Its common name comes from the way Aculeatus depulsio works on the nervous system. When taken internally, the stinging rejoinder seems to temporarily inhibit neuronal reuptake of glutamate, an excitatory neurotransmitter, in the frontal cortex. In plain English, it makes you smarter for a short time, which explains its popularity. It does lose potency quickly, though, and must be used fresh.
Because it disappeared before the advent of giant pharmaceutical companies, its active constituents were never isolated or identified. Had they been, you can bet your wallet they would be patent-protected and would cost a fortune today. As with all herbal remedies, always consult your health care provider before using Aculeatus depulsio, because herbal medicines can aggravate certain conditions and/or interact with medications.
Unfortunately, Aculeatus depulsio looks similar to a lot of other plants, and over the years many people who thought they had found a good stinging rejoinder were disappointed when they tried it but it had no effect. Aculeatus depulsio leaves are slick-looking, glossy and inviting, but dark; almost always pointed, and occasionally barbed. Its stem has formidable-looking thorns, which often turn out to be harmless. It can reach anywhere from a few inches tall to about six feet, but inevitably winds up being much smaller up close than it looked from a distance. The plant is found in wet, unstable ground, and there exist scads of old anecdotes about people sinking deeper and deeper in mire searching for one.
Aculeatus depulsio was traditionally used to enhance cognition during arguments, especially those in the context of committed relationships, by one or both parties. It was considered unfair to use preemptively, though this cultural norm was sometimes ignored. Especially in cases where one party had betrayed the trust of the other or been needlessly harsh, the injured party might seek out Aculeatus depulsio to make a particularly salient rebuke.

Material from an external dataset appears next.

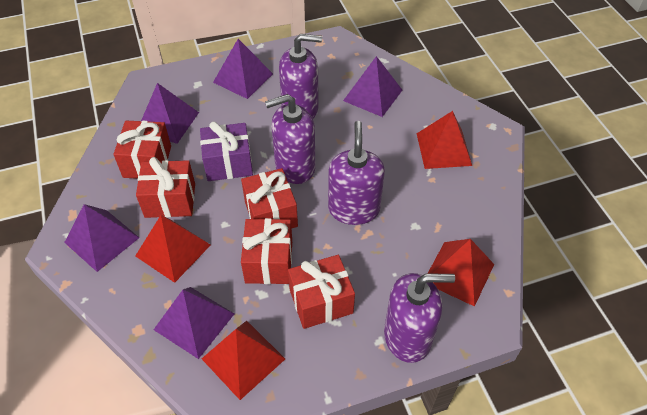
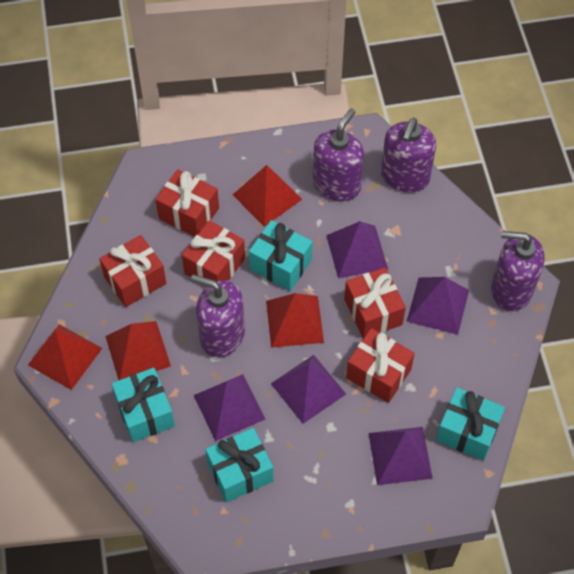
purple gift: 1 -> 0
turquoise gift: 0 -> 4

Occasionally this would work to devastating effect, but more often than not it would end up being a waste of time. Statistically speaking, most arguments occur at night. But for some reason, the stinging rejoinder is more easily located the following morning, when it may no longer be useful or even desired.
Botanists speculate that Aculeatus depulsio numbers may be up, pointing to recent studies which show snappy retorts are on the rise. Sociologists, on the other hand, point out this is only the situation with the younger demographic, and they maintain that social media and “argument Apps” on mobile devices are behind this new trend. Only time will tell.
In the meanwhile, please be on the watch for stinging rejoinders when you’re in the great outdoors this spring. Documents dating back to the late 1800s indicate the best day to seek out the rare Aculeatus depulsio is the first day of the fourth month. Happy April Fools’ Day, everybody!